Holubarsch C, Hasenfuss G, Just H, Alpert N R
Department of Physiology and Biophysics, University of Vermont, Burlington.
Cardiovasc Res. 1994 Jul;28(7):994-1002. doi: 10.1093/cvr/28.7.994.
The aim was to study the effect of three positive inotropic interventions on myocardial force development and heat production in guinea pig papillary muscles in order to investigate the energetic consequences.
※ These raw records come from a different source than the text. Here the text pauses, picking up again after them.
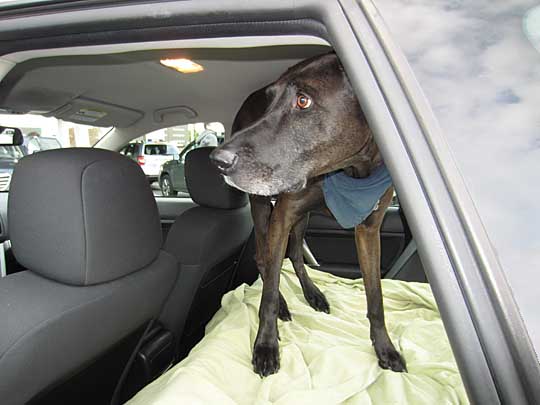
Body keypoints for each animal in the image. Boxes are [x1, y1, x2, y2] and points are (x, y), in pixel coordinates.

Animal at [211, 52, 404, 376]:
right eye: (269, 100)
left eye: (303, 101)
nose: (218, 160)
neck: (349, 171)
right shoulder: (282, 215)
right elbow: (269, 290)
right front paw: (266, 344)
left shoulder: (368, 229)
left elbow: (375, 296)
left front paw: (385, 347)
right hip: (262, 207)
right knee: (264, 259)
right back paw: (283, 305)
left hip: (303, 218)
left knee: (296, 256)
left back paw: (313, 293)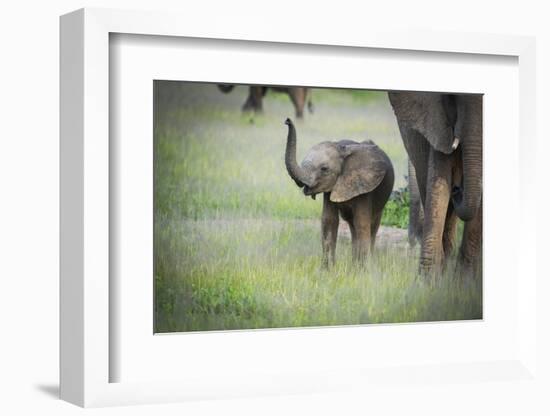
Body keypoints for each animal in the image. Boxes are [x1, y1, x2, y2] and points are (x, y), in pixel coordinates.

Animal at [284, 118, 396, 266]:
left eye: (324, 169)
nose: (287, 121)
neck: (341, 149)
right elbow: (329, 221)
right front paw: (327, 269)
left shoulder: (365, 187)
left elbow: (362, 223)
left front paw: (362, 270)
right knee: (352, 225)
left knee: (372, 224)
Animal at [390, 92, 486, 278]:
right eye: (453, 98)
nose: (457, 189)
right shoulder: (438, 124)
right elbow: (439, 182)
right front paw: (427, 281)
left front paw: (466, 279)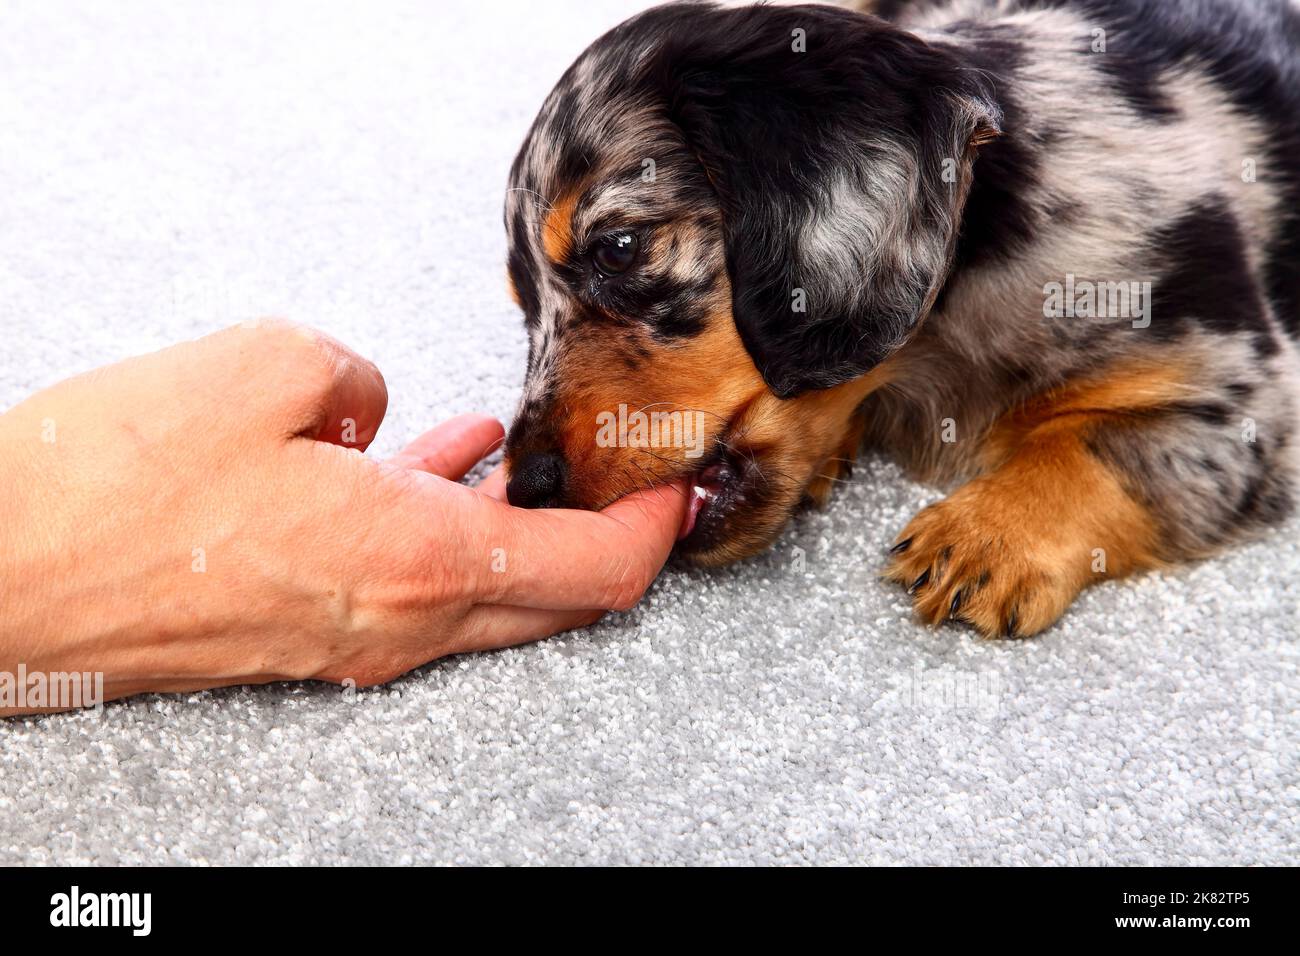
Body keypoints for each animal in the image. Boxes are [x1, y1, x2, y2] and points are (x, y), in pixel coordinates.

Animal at [499, 1, 1300, 642]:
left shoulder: (1241, 397)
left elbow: (1093, 443)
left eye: (619, 248)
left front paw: (989, 535)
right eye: (523, 305)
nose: (523, 489)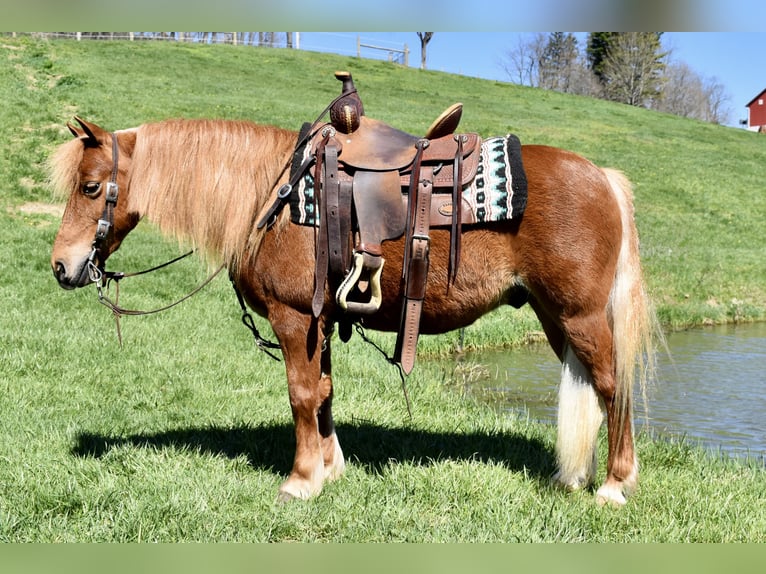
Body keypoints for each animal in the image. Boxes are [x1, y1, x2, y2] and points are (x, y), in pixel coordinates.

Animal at [49, 113, 656, 506]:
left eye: (91, 187)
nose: (60, 266)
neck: (275, 199)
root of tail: (603, 177)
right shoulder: (318, 321)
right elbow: (323, 392)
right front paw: (330, 467)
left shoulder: (294, 317)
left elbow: (300, 394)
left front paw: (300, 479)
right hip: (554, 317)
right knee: (587, 384)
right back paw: (573, 479)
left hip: (580, 315)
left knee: (611, 384)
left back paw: (614, 484)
The positive inotropic agents used were epinine (beta adrenoceptor stimulation), E-1020 (phosphodiesterase inhibition), and ouabain (sodium-potassium ATPase inhibition). Heat measurements were accomplished using antimony-bismuth thermopiles, and initial heat was separated into tension dependent and tension independent heat using the butanedione-monoxime (BDM) and the shortening methods.
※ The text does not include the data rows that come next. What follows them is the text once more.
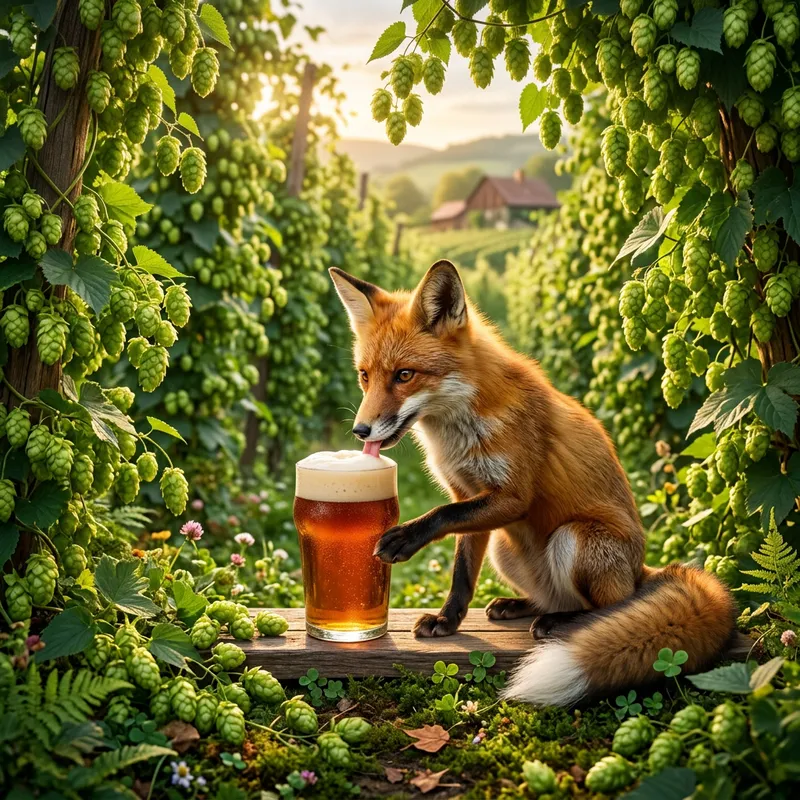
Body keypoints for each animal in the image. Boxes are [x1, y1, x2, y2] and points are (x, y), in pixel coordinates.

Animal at [328, 259, 740, 707]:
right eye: (364, 376)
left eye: (405, 375)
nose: (360, 430)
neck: (462, 424)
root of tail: (640, 570)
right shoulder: (470, 495)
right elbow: (461, 573)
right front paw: (447, 620)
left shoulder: (512, 496)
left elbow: (441, 515)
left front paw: (404, 537)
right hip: (505, 550)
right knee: (553, 596)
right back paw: (520, 605)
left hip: (574, 538)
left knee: (612, 605)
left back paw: (562, 623)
Optimal concentrations of epinine, E-1020, and ouabain increased peak developed force from 20.0(SD 6.6) to 55.5(9.3) (n = 5; p < 0.01), from 20.9(9.1) to 27.2(7.2) (n = 6; p < 0.05), and from 23.4(9.2) to 44.9(18.0) mN.mm-2 (n = 6; p < 0.01), respectively. Epinine and E-1020 decreased the tension-time integral per unit initial heat, ie, the economy of isometric contraction, from 5.5(1.4) to 3.6(0.5) (p < 0.01) and from 5.5(1.4) to 3.1(0.9) N.m.s.J-1 (p < 0.01), respectively; no significant change was observed with ouabain [6.7(1.4) to 8.3(0.5) N.m.s.J-1]. The tension independent heat (calcium turnover) was measured in two different ways using BDM or shortening to abolish force production. It was increased significantly by epinine (by 141-243%), E-1020 (by 77-114%), and ouabain (by 23-38%). The first measurement in brackets is the BDM estimate, the second is the shortening estimate. From the tension-time integral and the tension dependent heat the crossbridge force-time integral was analysed: epinine and E-1020 decreased the crossbridge force-time integral from 0.46(0.16) to 0.31(0.06) pN.s (p < 0.01) and from 0.50(0.19) to 0.31(0.08) pN.s (p < 0.01), respectively, while ouabain left the force-time integral unchanged [0.59(0.27) to 0.63(0.20) pN.s].
(1) The inotropic effect of ouabain results from an increase in muscle activation with no change in crossbridge kinetics; (2) epinine and E-1020 increase the tension independent heat and decrease the crossbridge force-time integral, both effects reducing the overall economy; and (3) the shortening and BDM methods for measuring the tension independent heat give qualitatively similar but quantitatively different results.
研究三种正性肌力干预措施对豚鼠乳头肌心肌力量产生和热量产生的影响,以探讨其能量后果。
使用的正性肌力药物为依匹宁(β肾上腺素能受体刺激)、E - 1020(磷酸二酯酶抑制)和哇巴因(钠钾ATP酶抑制)。使用锑 - 铋热电堆进行热量测量,并使用丁二酮一肟(BDM)和缩短方法将初始热量分为张力依赖性热量和张力非依赖性热量。
依匹宁、E - 1020和哇巴因的最佳浓度分别使峰值发展力从20.0(标准差6.6)增加到55.5(9.3)(n = 5;p < 0.01),从20.9(9.1)增加到27.2(7.2)(n = 6;p < 0.05),以及从23.4(9.2)增加到44.9(18.0)mN·mm - 2(n = 6;p < 0.01)。依匹宁和E - 1020使每单位初始热量的张力 - 时间积分(即等长收缩的经济性)分别从5.5(1.4)降至3.6(0.5)(p < 0.01)和从5.5(1.4)降至3.1(0.9)N·m·s·J - 1(p < 0.01);哇巴因未观察到显著变化[6.7(1.4)至8.3(0.5)N·m·s·J - )。使用BDM或缩短方法消除力量产生,以两种不同方式测量张力非依赖性热量(钙周转)。依匹宁(增加141 - 243%)、E - 1020(增加77 - 114%)和哇巴因(增加23 - 38%)使其显著增加。括号中的第一个测量值是BDM估计值,第二个是缩短估计值。从张力 - 时间积分和张力依赖性热量分析横桥力 - 时间积分:依匹宁和E - 1020分别使横桥力 - 时间积分从0.46(0.16)降至0.31(0.06)pN·s(p < 0.01)和从0.50(0.19)降至0.31((0.08)pN·s(p < 0.01),而哇巴因使力 - 时间积分保持不变[0.59(0.27)至0.63(0.20)pN·s]。
(1)哇巴因的正性肌力作用源于肌肉激活增加,横桥动力学无变化;(2)依匹宁和E - 1020增加张力非依赖性热量并降低横桥力 - 时间积分,这两种效应均降低了整体经济性;(3)测量张力非依赖性热量的缩短方法和BDM方法在定性上相似,但在定量上不同。